3030 Ocean at the Harbor Beach Marriott Resort and Spa, 3030 Holiday Drive, Fort Lauderdale; 954-766-6100; 3030ocean.com.
Recipe: Grilled Skirt Steak with Charred Corn and Pepper Chutney
Makes 4 servings.
1 small yellow onion, diced
5 garlic cloves, crushed
2 cups roasted red peppers
2 dried Thai chilies or 2 teaspoons red pepper flakes
1 tablespoon coriander seeds
1 teaspoon cumin seeds
1 cup white wine vinegar
1/2 cup white sugar
4 ears corn, peeled
1/2 cup snap beans
1/2 cup cherry tomatoes
4 sweet baby peppers
1 lime, juiced
2 pounds skirt steak
1/4 small red onion, thinly sliced
1 bunch flat-leaf parsley, chopped
2 cups baby arugula
Olive oil, vegetable oil, salt and pepper to taste
1. For the chutney, heat a pot over medium-high heat and add two tablespoons of vegetable oil. Sauté the yellow onion and garlic until soft and lightly browned, about 8 minutes.

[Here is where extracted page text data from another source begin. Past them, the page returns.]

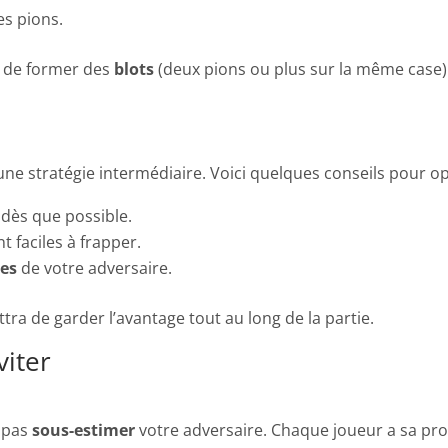
s pions.
t de former des
blots
(deux pions ou plus sur la même case). 
 une stratégie intermédiaire. Voici quelques conseils pour 
dès que possible.
nt faciles à frapper.
es
de votre adversaire.
a de garder l’avantage tout au long de la partie.
viter
e pas
sous-estimer
votre adversaire. Chaque joueur a sa prop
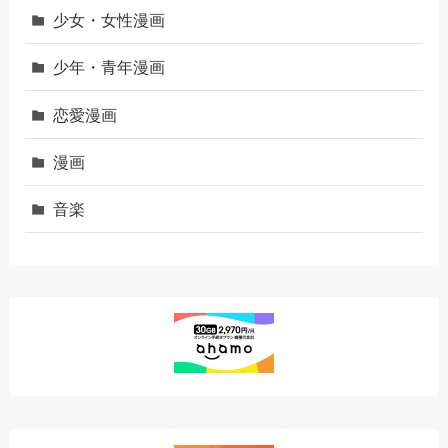
少女・女性漫画
少年・青年漫画
恋愛漫画
漫画
音楽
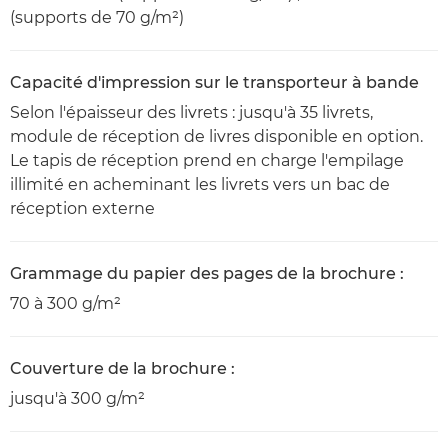
(supports de 70 g/m²)
Capacité d'impression sur le transporteur à bande
Selon l'épaisseur des livrets : jusqu'à 35 livrets,
module de réception de livres disponible en option.
Le tapis de réception prend en charge l'empilage
illimité en acheminant les livrets vers un bac de
réception externe
Grammage du papier des pages de la brochure :
70 à 300 g/m²
Couverture de la brochure :
jusqu'à 300 g/m²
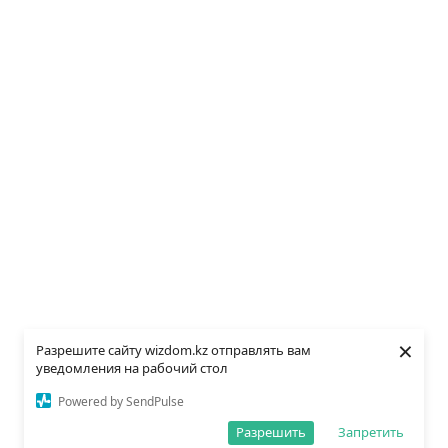
×
Разрешите сайту wizdom.kz отправлять вам
уведомления на рабочий стол
Powered by SendPulse
Разрешить
Запретить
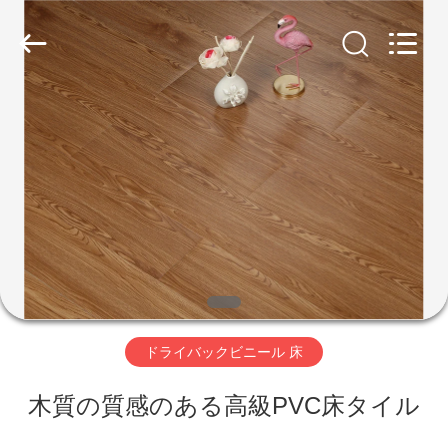
2018
-
2026
JIANGSU
ESTY
BUILDING
家
MATERIALS
CO.,LTD.
All
へ
Rights
Reserved.
Developed
by
製
ECER
品
VR
ドライバックビニール 床
シ
木質の質感のある高級PVC床タイル
ョ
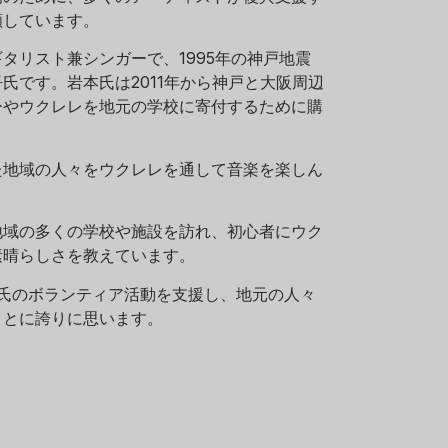
願しています。
タリスト兼シンガーで、1995年の神戸地震
氏です。岩本氏は2011年から神戸と大阪周辺
ーやウクレレを地元の学校に寄付するために購
た地域の人々をウクレレを通して音楽を楽しん
地域の多くの学校や施設を訪れ、初心者にウク
素晴らしさを教えています。
本氏のボランティア活動を支援し、地元の人々
ことに誇りに思います。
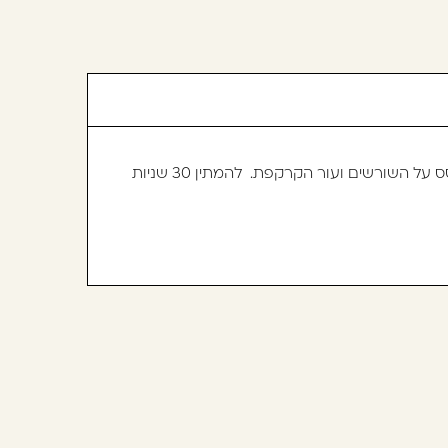
להמתין 30 שניות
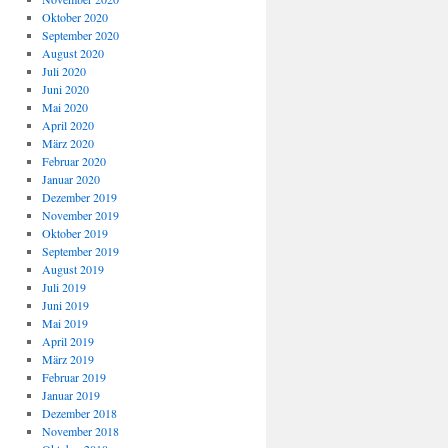
Oktober 2020
September 2020
August 2020
Juli 2020
Juni 2020
Mai 2020
April 2020
März 2020
Februar 2020
Januar 2020
Dezember 2019
November 2019
Oktober 2019
September 2019
August 2019
Juli 2019
Juni 2019
Mai 2019
April 2019
März 2019
Februar 2019
Januar 2019
Dezember 2018
November 2018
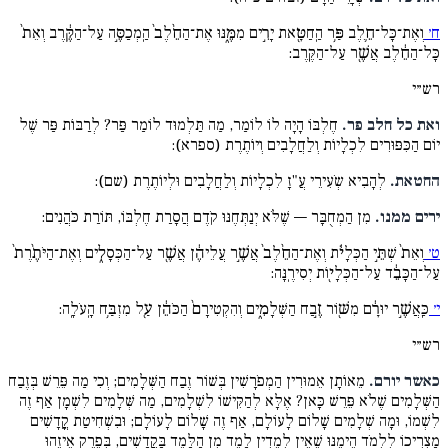
ח׳
וְאֶת־כָּל־חֵ֛לֶב פַּ֥ר הַֽחַטָּ֖את יָרִ֣ים מִמֶּ֑נּוּ אֶת־הַחֵ֨לֶב֙ הַֽמְכַסֶּ֣ה עַל־הַקֶּ֔רֶב וְאֵת֙
כָּל־הַחֵ֔לֶב אֲשֶׁ֖ר עַל־הַקֶּֽרֶב:
רש״י
ואת כל חלב פר.
חֶלְבּוֹ הָיָה לוֹ לוֹמַר, מַה תַּלְמוּד לוֹמַר פַּר? לְרַבּוֹת פַּר שֶׁל
יוֹם הַכִּפּוּרִים לִכְלָיוֹת וְלַחֲלָבִים וְיוֹתֶרֶת (ספרא):
החטאת.
לְהָבִיא שְֹעִירֵי עֲ"זָ לִכְלָיוֹת וְלַחֲלָבִים וּלְיוֹתֶרֶת (שם):
ירים ממנו.
מִן הַמְחֻבָּר — שֶׁלֹּא יְנַתְּחֶנּוּ קֹדֶם הֲסָרַת חֶלְבּוֹ, תּוֹרַת כֹּהֲנִים:
ט׳
וְאֵת֙ שְׁתֵּ֣י הַכְּלָיֹ֔ת וְאֶת־הַחֵ֨לֶב֙ אֲשֶׁ֣ר עֲלֵיהֶ֔ן אֲשֶׁ֖ר עַל־הַכְּסָלִ֑ים וְאֶת־הַיֹּתֶ֨רֶת֙
עַל־הַכָּבֵ֔ד עַל־הַכְּלָי֖וֹת יְסִירֶֽנָּה:
י׳
כַּֽאֲשֶׁ֣ר יוּרָ֔ם מִשּׁ֖וֹר זֶ֣בַח הַשְּׁלָמִ֑ים וְהִקְטִירָם֙ הַכֹּהֵ֔ן עַ֖ל מִזְבַּ֥ח הָֽעֹלָֽה:
רש״י
כאשר יורם.
מֵאוֹתָן אֵמוּרִין הַמְפֹרָשִׁין בְּשׁוֹר זֶבַח הַשְּׁלָמִים; וְכִי מַה פֵּרֵשׁ בְּזֶבַח
הַשְּׁלָמִים שֶׁלֹא פֵּרֵשׁ כָּאן? אֶלָּא לְהַקִּישׁוֹ לִשְׁלָמִים, מַה שְּׁלָמִים לִשְׁמָן אַף זֶה
לִשְׁמוֹ, וּמָה שְׁלָמִים שָׁלוֹם לָעוֹלָם, אַף זֶה שָׁלוֹם לָעוֹלָם; וּבִשְׁחִיטַת קֳדָשִׁים
מַצְרִיכוֹ לִלְמֹד הֵימֶנּוּ שֶׁאֵין לְמֵדִין לָמֵד מִן הַלָּמֵד בָּקֳדָשִׁים, בְּפֶרֶק אֵיזֶהוּ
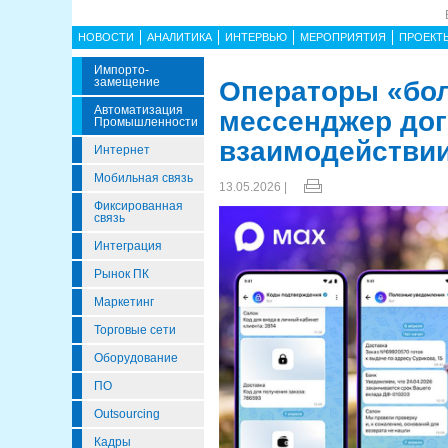
НОВОСТИ
АНАЛИТИКА
ИНТЕРВЬЮ
МЕРОПРИЯТИЯ
ПРОЕКТ
Импорто­
Замещение
Операторы «бол
Автоматизация
мессенджер дог
Промышленности
взаимодействи
Интернет
Мобильная связь
13.05.2026 |
Фиксированная
связь
Интеграция
Рынок ПК
Маркетинг
Торговые сети
Оборудование
ПО
Outsourcing
Кадры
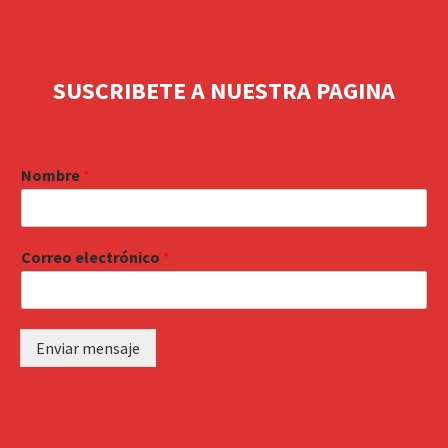
SUSCRIBETE A NUESTRA PAGINA
Nombre
*
Correo electrónico
*
Enviar mensaje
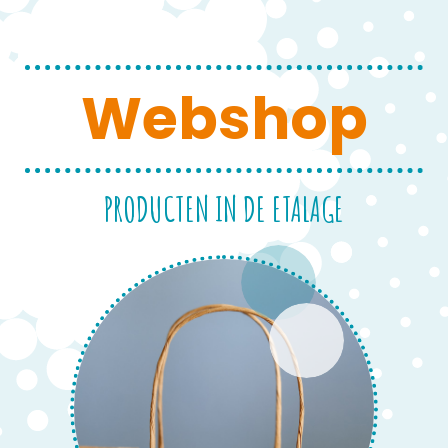
Webshop
PRODUCTEN IN DE ETALAGE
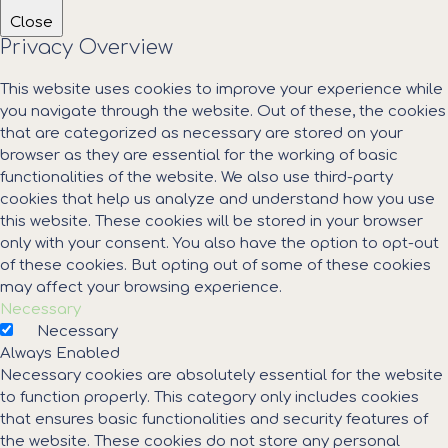
Close
Privacy Overview
This website uses cookies to improve your experience while
you navigate through the website. Out of these, the cookies
that are categorized as necessary are stored on your
browser as they are essential for the working of basic
functionalities of the website. We also use third-party
cookies that help us analyze and understand how you use
this website. These cookies will be stored in your browser
only with your consent. You also have the option to opt-out
of these cookies. But opting out of some of these cookies
may affect your browsing experience.
Necessary
Necessary
Always Enabled
Necessary cookies are absolutely essential for the website
to function properly. This category only includes cookies
that ensures basic functionalities and security features of
the website. These cookies do not store any personal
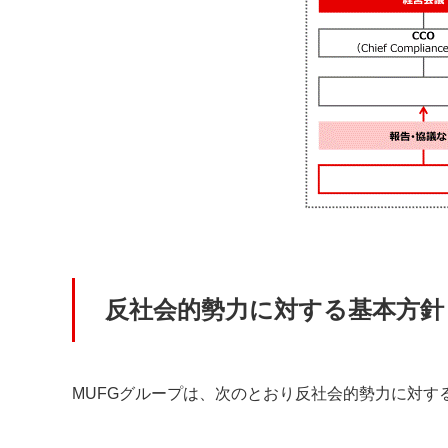
反社会的勢力に対する基本方針
MUFGグループは、次のとおり反社会的勢力に対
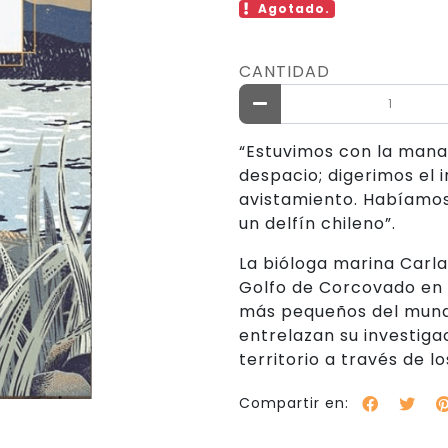
Agotado.
CANTIDAD
“Estuvimos con la mana
despacio; digerimos el 
avistamiento. Habíamos
un delfín chileno”.
La bióloga marina Carla
Golfo de Corcovado en
más pequeños del mundo.
entrelazan su investiga
territorio a través de l
Compartir en:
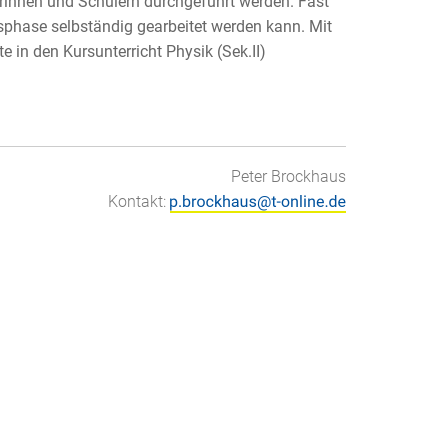
rinnen und Schülern durchgeführt werden. Fast
gsphase selbständig gearbeitet werden kann. Mit
 in den Kursunterricht Physik (Sek.II)
Peter Brockhaus
Kontakt:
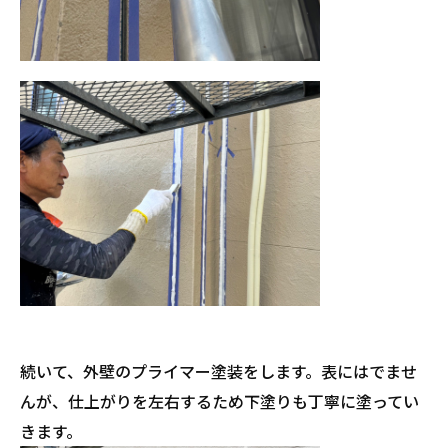
続いて、外壁のプライマー塗装をします。表にはでませ
んが、仕上がりを左右するため下塗りも丁寧に塗ってい
きます。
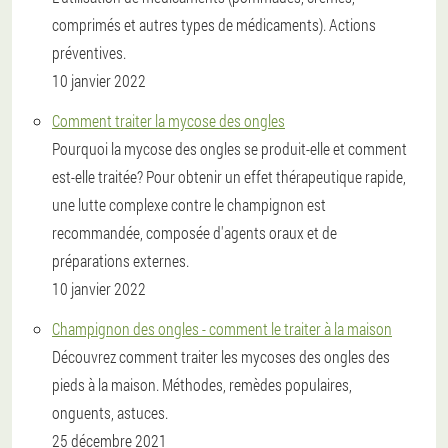
comprimés et autres types de médicaments). Actions
préventives.
10 janvier 2022
Comment traiter la mycose des ongles
Pourquoi la mycose des ongles se produit-elle et comment
est-elle traitée? Pour obtenir un effet thérapeutique rapide,
une lutte complexe contre le champignon est
recommandée, composée d'agents oraux et de
préparations externes.
10 janvier 2022
Champignon des ongles - comment le traiter à la maison
Découvrez comment traiter les mycoses des ongles des
pieds à la maison. Méthodes, remèdes populaires,
onguents, astuces.
25 décembre 2021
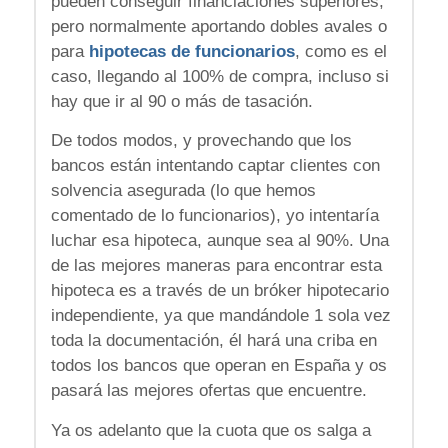
pueden conseguir financiaciones superiores,
pero normalmente aportando dobles avales o
para
hipotecas de funcionarios
, como es el
caso, llegando al 100% de compra, incluso si
hay que ir al 90 o más de tasación.
De todos modos, y provechando que los
bancos están intentando captar clientes con
solvencia asegurada (lo que hemos
comentado de lo funcionarios), yo intentaría
luchar esa hipoteca, aunque sea al 90%. Una
de las mejores maneras para encontrar esta
hipoteca es a través de un bróker hipotecario
independiente, ya que mandándole 1 sola vez
toda la documentación, él hará una criba en
todos los bancos que operan en España y os
pasará las mejores ofertas que encuentre.
Ya os adelanto que la cuota que os salga a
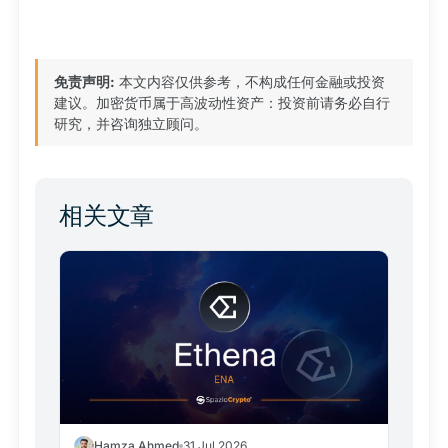
免责声明:
本文内容仅供参考，不构成任何金融或投资
建议。加密货币属于高波动性资产：投资前请务必自行
研究，并咨询独立顾问。
相关文章
Hamza Ahmed
31 Jul 2026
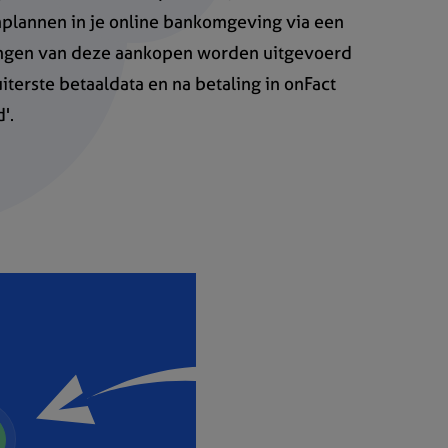
plannen in je online bankomgeving via een
ingen van deze aankopen worden uitgevoerd
iterste betaaldata en na betaling in onFact
'.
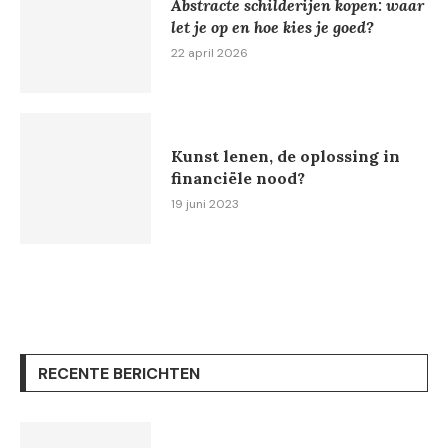
Abstracte schilderijen kopen: waar
let je op en hoe kies je goed?
22 april 2026
Kunst lenen, de oplossing in
financiële nood?
19 juni 2023
RECENTE BERICHTEN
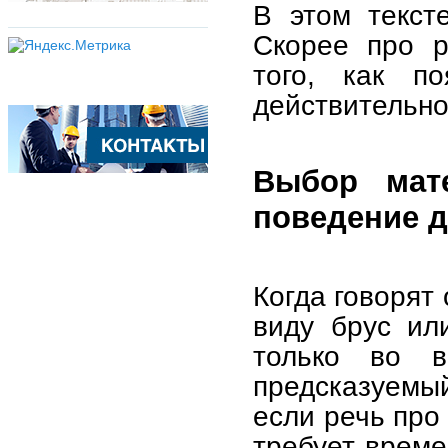
В этом текст
Скорее про р
того, как п
действительно
Выбор мат
поведение 
Когда говорят
виду брус ил
только во 
предсказуемы
если речь про
требует време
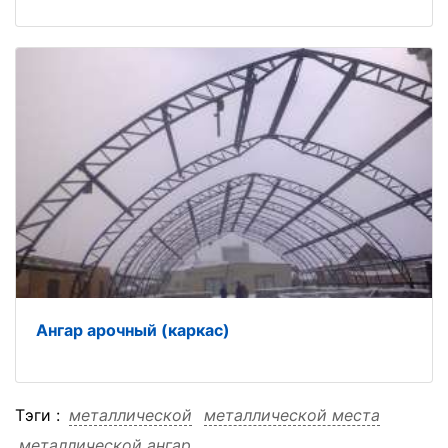
Ангар арочный (каркас)
Тэги :
металлической
металлической места
металлической ангар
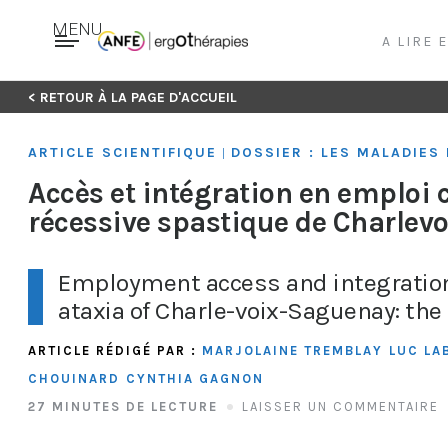
MENU
A LIRE 
Skip
< RETOUR À LA PAGE D'ACCUEIL
to
content
ARTICLE SCIENTIFIQUE
DOSSIER : LES MALADIE
|
Accès et intégration en emploi 
récessive spastique de Charlevo
Employment access and integration
ataxia of Charle-voix-Saguenay: the 
ARTICLE RÉDIGÉ PAR :
MARJOLAINE TREMBLAY
LUC LA
CHOUINARD
CYNTHIA GAGNON
27 MINUTES DE LECTURE
LAISSER UN COMMENTAIRE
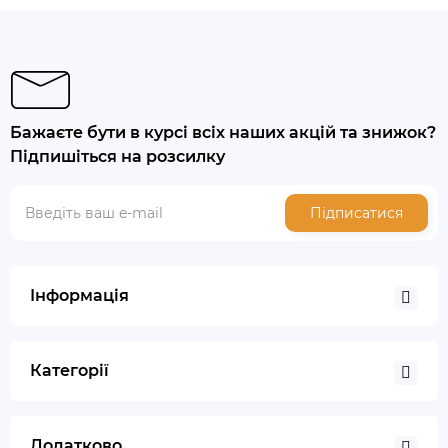
Бажаєте бути в курсі всіх наших акцій та знижок?
Підпишіться на розсилку
Підписатися
Інформація
Категорії
Додатково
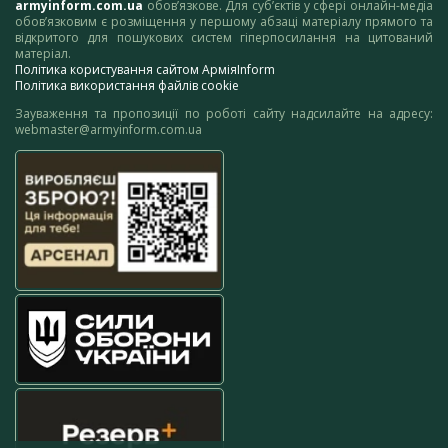
armyinform.com.ua
обов’язкове. Для суб’єктів у сфері онлайн-медіа
обов’язковим є розміщення у першому абзаці матеріалу прямого та
відкритого для пошукових систем гіперпосилання на цитований
матеріал.
Політика користування сайтом АрміяInform
Політика використання файлів cookie
Зауваження та пропозиції по роботі сайту надсилайте на адресу:
webmaster@armyinform.com.ua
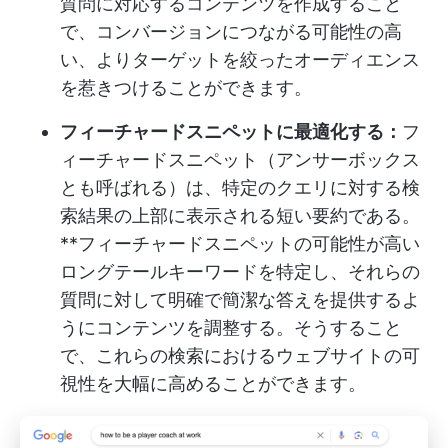
質問に対応するコンテンツを作成すること
で、コンバージョンにつながる可能性の高
い、よりターゲットを絞ったオーディエンス
を惹きつけることができます。
フィーチャードスニペットに最適化する：
フ
ィーチャードスニペット（アンサーボックス
とも呼ばれる）は、特定のクエリに対する検
索結果の上部に表示される短い要約である。
**フィーチャードスニペットの可能性が高い
ロングテールキーワードを特定し、それらの
質問に対して明確で簡潔な答えを提供するよ
うにコンテンツを調整する。そうすること
で、これらの検索におけるウェブサイトの可
視性を大幅に高めることができます。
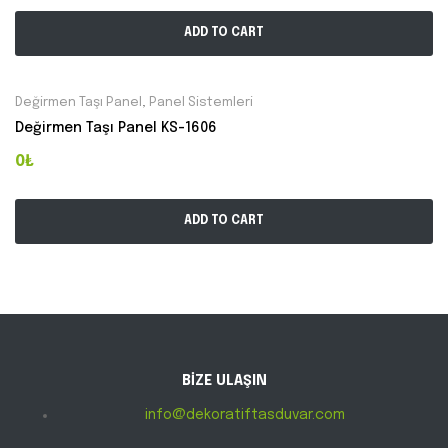
ADD TO CART
Değirmen Taşı Panel
,
Panel Sistemleri
Değirmen Taşı Panel KS-1606
0₺
ADD TO CART
BİZE ULAŞIN
info@dekoratiftasduvar.com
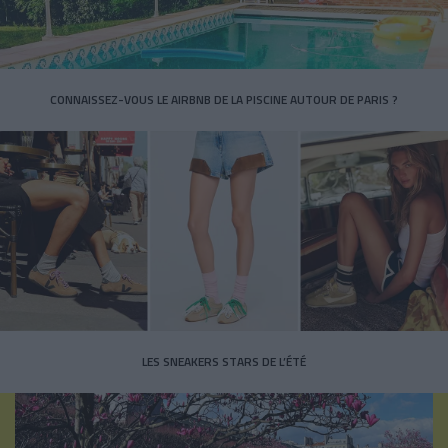
CONNAISSEZ-VOUS LE AIRBNB DE LA PISCINE AUTOUR DE PARIS ?
LES SNEAKERS STARS DE L’ÉTÉ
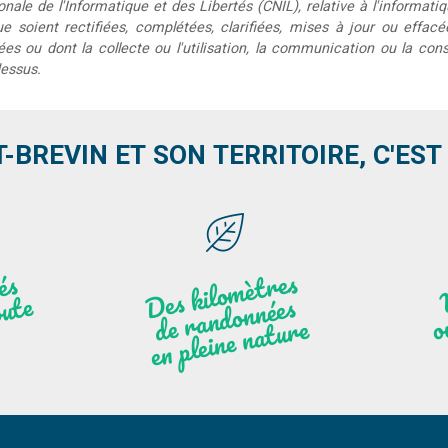
le de l'Informatique et des Libertés (CNIL), relative à l'informatiq
que soient rectifiées, complétées, clarifiées, mises à jour ou effac
s ou dont la collecte ou l'utilisation, la communication ou la conse
dessus.
T-BREVIN ET SON TERRITOIRE, C'EST .
Des
kilo
mèt
res
de
r
a
n
do
n
e
n
plei
ne
n
atu
s
és
n
i
'
a
n
ute
nées
r
re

Add the red peppers and continue cooking until almost dry. Stir in the chilies, coriander and cumin. Add the vinegar and sugar, and simmer on low for 5 to 10 minutes. Purée in a blender until smooth. Season with salt and cool to room temperature; set aside.
2. Toss the corn, beans, tomatoes and peppers in extra-virgin olive oil, season with salt and place on a medium-high grill. Char the corn on all sides, but take care not to overcook the other vegetables. Set aside.
3. Coat the steak with vegetable oil, and season generously with salt and pepper. Grill over high heat, 2 to 3 minutes per side. Set aside.
4. Cut the corn off the cob, chop the beans into 1-inch pieces and thinly slice the peppers. Toss the veggies with the sliced red onion, chopped parsley and arugula. Lightly dress the salad with olive oil, lime juice, salt and pepper. Slice the skirt steak against the grain and serve over top of the salad, with the chutney on the side.